Problem to solve:
List each measure name that the stream clustering text below passes to the measure argument of evaluate_static.

Exercise text:
· · · · · · ·
For sampling and sliding window we already have created a two-stage process
together with weighted $k$-means ($k=4$).


<<macroclusters, fig=TRUE, include=FALSE, width=8, height=9>>=
op <- par(no.readonly = TRUE)
layout(mat = matrix(1:length(algorithms), ncol = 2))
for (a in algorithms) {
  reset_stream(stream)
  plot(a, stream, main = description(a))
}
par(op)
@

\begin{figure}[tb]
\centering
\includegraphics{stream-macroclusters}
\caption{Macro-cluster placement for different data stream clustering algorithms.}
\label{figure:macroclusters}
\end{figure}

Figure~\ref{figure:macroclusters} shows the macro-cluster placement. Sampling and
the sliding window use $k$-means reclustering and therefore produce exactly four clusters.
However, the placement is off, splitting a true cluster and missing one of the less
dense clusters.
D-Stream and DBSTREAM identify the two denser clusters
correctly, but split the lower density clusters into multiple pieces.

<<>>=
sapply(algorithms, FUN = function(a) {
  reset_stream(stream, pos = 1001)
  evaluate_static(a, stream, measure = c("numMacroClusters", "purity",
      "SSQ", "cRand", "silhouette"),
    n = 500, assign = "micro", type = "macro")
})
· · · · · · ·
The data:
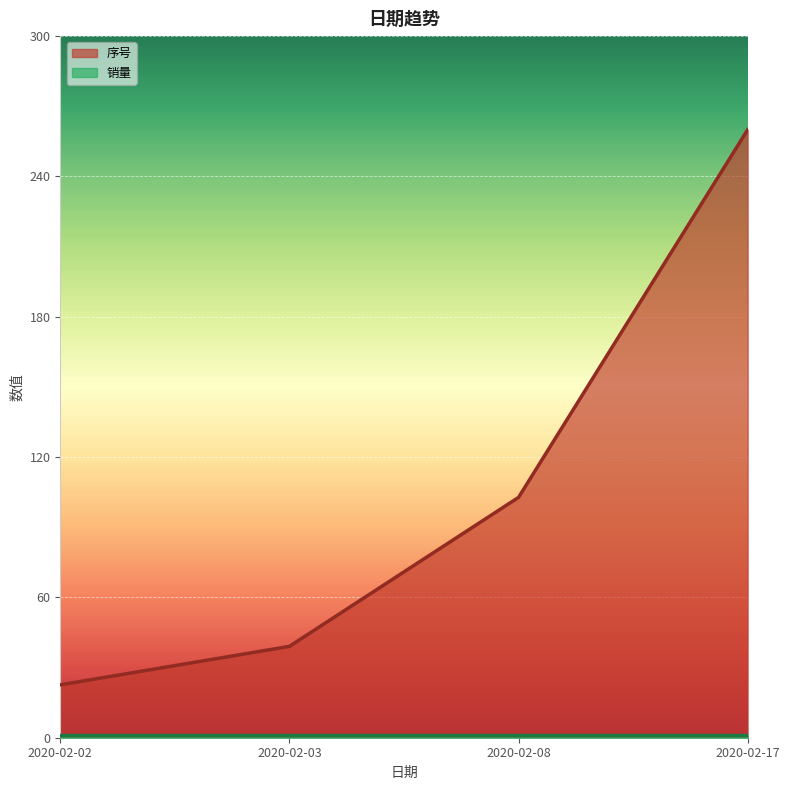

True or false: 序号_line has more than 2 interior local peaks.

False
· · · · · · ·
Answer to the exercise:
numMacroClusters, purity, SSQ, cRand, silhouette